*TO DO*.
(1) Rewrite the stretch of the mobile app privacy article from "Categories: Developers /" through "spying and surveillance.", putting "activity maps" in place of "heat maps".
(2) Name each mobile app that the mobile app privacy article gives as an example, using the app's current name.

*PAGE TEXT*.

......

Categories: Developers / Mobile Apps
Historically users have deleted mobile apps for things like battery drain, bugs or lacking UX. But increasingly privacy is on app users’ minds.
And with good reason. The news has been full of stories about compromised data, digital surveillance and eerie tech company overreach.
Why mobile apps are giving us the privacy heebies
Take social fitness app Strava, whose heat maps accidentally gave away the locations of top-secret military databases.
And Chinese messaging app WeChat, which came under fire in Australia after concerns about spying and surveillance.
With WeChat receiving an impressive 0/100 security score from Amnesty International due to its lack of end-to-end encryption, it’s not hard to see why.
Or digital assistant app Fin, which uses a mix of AI and human brainpower to manage your day-to-day tasks. It’s quick, efficient and useful – but also involves giving permission to a stranger to read your emails.
Or perhaps Citizen – originally called Vigilante – which provides crowd-sourced data on neighborhood crime. The app is meant to add transparency to law enforcement. But in the wrong hands it may spread misinformation, or worse.

......

*RECORD EXTRACTS*.

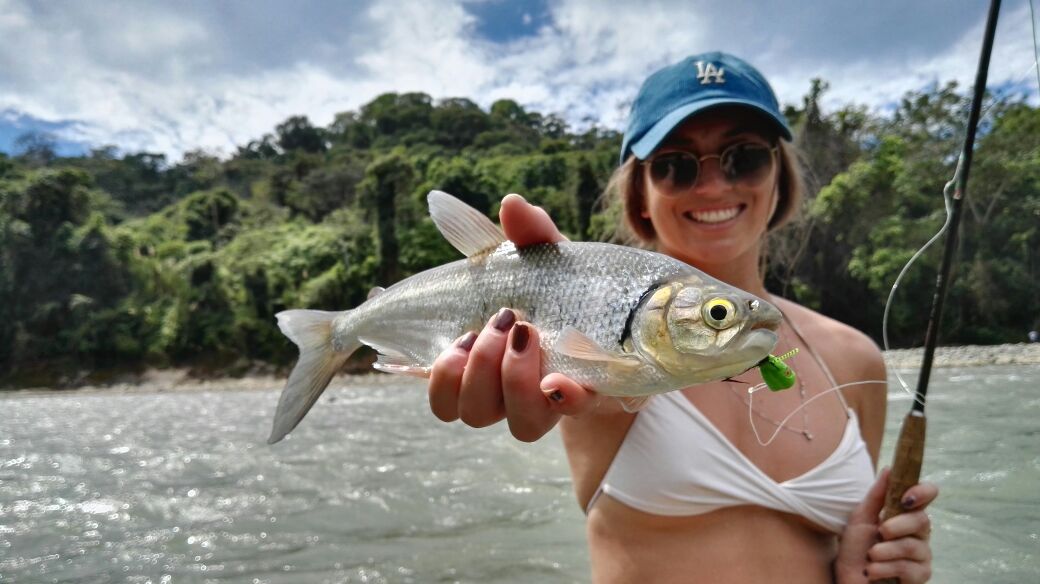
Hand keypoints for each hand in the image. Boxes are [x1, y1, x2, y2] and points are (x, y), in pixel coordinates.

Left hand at [427, 194, 597, 440]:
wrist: (527, 310)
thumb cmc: (553, 288)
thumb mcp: (552, 260)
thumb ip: (538, 236)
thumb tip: (512, 205)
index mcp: (576, 373)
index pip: (578, 405)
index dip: (568, 400)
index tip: (557, 381)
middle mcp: (538, 399)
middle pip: (523, 421)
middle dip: (511, 374)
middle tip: (512, 322)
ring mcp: (497, 399)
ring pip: (478, 415)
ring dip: (475, 373)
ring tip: (474, 331)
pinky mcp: (462, 390)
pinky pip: (445, 404)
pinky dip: (442, 377)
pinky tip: (452, 344)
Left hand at [835, 468, 938, 582]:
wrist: (849, 578)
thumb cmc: (855, 549)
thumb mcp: (860, 518)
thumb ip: (877, 495)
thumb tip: (890, 468)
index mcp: (905, 514)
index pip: (927, 495)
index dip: (922, 492)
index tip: (907, 497)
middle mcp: (919, 533)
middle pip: (922, 520)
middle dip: (897, 525)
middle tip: (880, 531)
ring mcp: (922, 556)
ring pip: (913, 546)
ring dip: (884, 551)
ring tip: (870, 556)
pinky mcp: (920, 576)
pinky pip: (909, 568)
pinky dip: (884, 568)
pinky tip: (872, 572)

......

*ANSWERS IN ORDER*.
(1)
Categories: Developers / Mobile Apps
Historically users have deleted mobile apps for things like battery drain, bugs or lacking UX. But increasingly privacy is on app users’ minds.
And with good reason. The news has been full of stories about compromised data, digital surveillance and eerie tech company overreach.
Why mobile apps are giving us the privacy heebies
Take social fitness app Strava, whose activity maps accidentally gave away the locations of top-secret military databases.
And Chinese messaging app WeChat, which came under fire in Australia after concerns about spying and surveillance.

(2) Strava, WeChat, Fin, Citizen